How To Avoid Blame When Bringing Up An Issue With Your Partner

Having issues with your partner is inevitable, but that doesn't make the situation any easier. Perhaps, they constantly ignore the dishes in the sink or throw their dirty clothes on the floor. So, how do you approach the situation? Your first instinct may be to hold them accountable for how you've been feeling, which makes sense — blame culture has been extremely normalized, especially in romantic relationships. However, placing the blame on the other person for your bad mood is anything but productive. 


In fact, most of the time, it can escalate the issue, making it more difficult to resolve. When you immediately blame your partner, they're more likely to tune out or get super defensive. Not to mention, they might start keeping their mistakes to themselves to avoid being reprimanded. Luckily, there are ways to bring your concerns to the table without pointing the finger. In order to avoid blame when bringing up an issue with your partner, keep these helpful tips in mind.

Incorporate I statements

When you decide to talk to your partner about an issue you've been having, the key is to use "I" statements — starting sentences with phrases like, "I feel" or "It upsets me when ..." These types of statements completely shift the trajectory of the conversation, Relationships Australia explains. The reason is "I" statements get your point across without directly telling the other person they've done something wrong. For instance, if you've felt your partner isn't giving you enough attention, avoid statements like, "You ignore me all the time" or "You don't care about me anymore." 


Starting a conversation like that can cause them to become defensive and completely tune you out. Instead, use the "I" statements we talked about, such as, "I've been feeling ignored lately" or "I feel like we haven't been spending much time together." In these instances, you've told your partner your thoughts but haven't attacked them or put them in a situation where they feel like they have to defend themselves.

Exercise empathy

Practicing empathy forms a stronger relationship, and can actually turn you into a better partner overall. Being empathetic pushes you to want to help others to create peace in the relationship. Put yourself in the other person's shoes to better understand where your partner is coming from. Maybe something's going on that you weren't aware of, like they're feeling more anxious than usual, or perhaps, something at work has them feeling down, which is causing them to overlook things they normally don't (i.e. not doing the dishes).
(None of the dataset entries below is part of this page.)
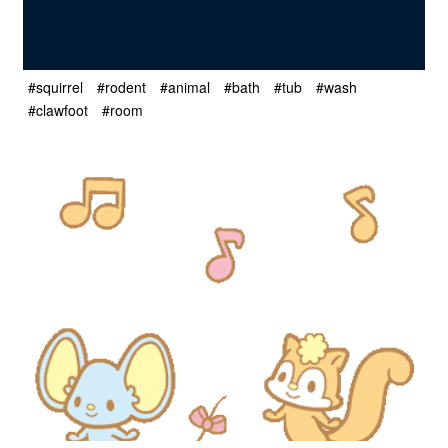
#squirrel
#rodent
#animal
#bath
#tub
#wash
#clawfoot
#room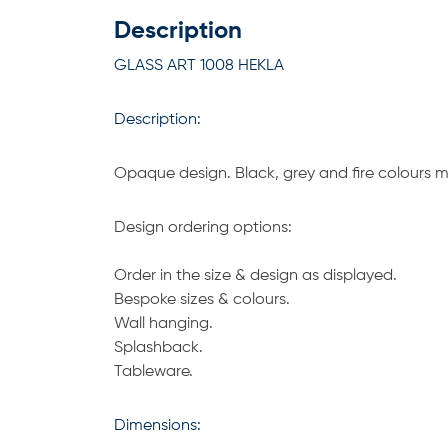
Description
GLASS ART 1008 HEKLA
Description:
Opaque design. Black, grey and fire colours ma
Design ordering options:
Order in the size & design as displayed.
Bespoke sizes & colours.
Wall hanging.
Splashback.
Tableware.
Dimensions: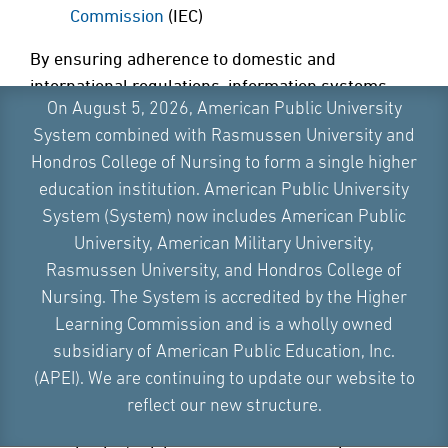
Commission
(IEC)
By ensuring adherence to domestic and
international regulations, information systems
On August 5, 2026, American Public University
auditors help their organizations meet regulatory
System combined with Rasmussen University and
requirements. They can also establish industry
Hondros College of Nursing to form a single higher
best practices, reducing the risks of legal and
education institution. American Public University
financial problems.
System (System) now includes American Public
Ultimately, identifying system vulnerabilities and
University, American Military University,
recommending improvements is a fundamental
Rasmussen University, and Hondros College of
responsibility of the information systems auditor.
Nursing. The System is accredited by the Higher
The risk assessment of qualified information
Learning Commission and is a wholly owned
systems auditors helps organizational leaders to
subsidiary of American Public Education, Inc.
discover weaknesses in IT security measures.
(APEI). We are continuing to update our website to
Certified information systems auditors take active
reflect our new structure.
steps to enhance defenses and improve an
It's extremely important to validate their feelings during these conversations. If they feel comfortable opening up to you and you shut them down, it sends the message that you aren't interested in how they're feeling, and they may avoid speaking their mind in the future. For example, if you've done something to cause them emotional stress, the last thing you should do is become defensive, or tell them it's not a big deal. Instead, Dr. Jamie Long suggests verbally recognizing their point of view so the two of you can come to a solution.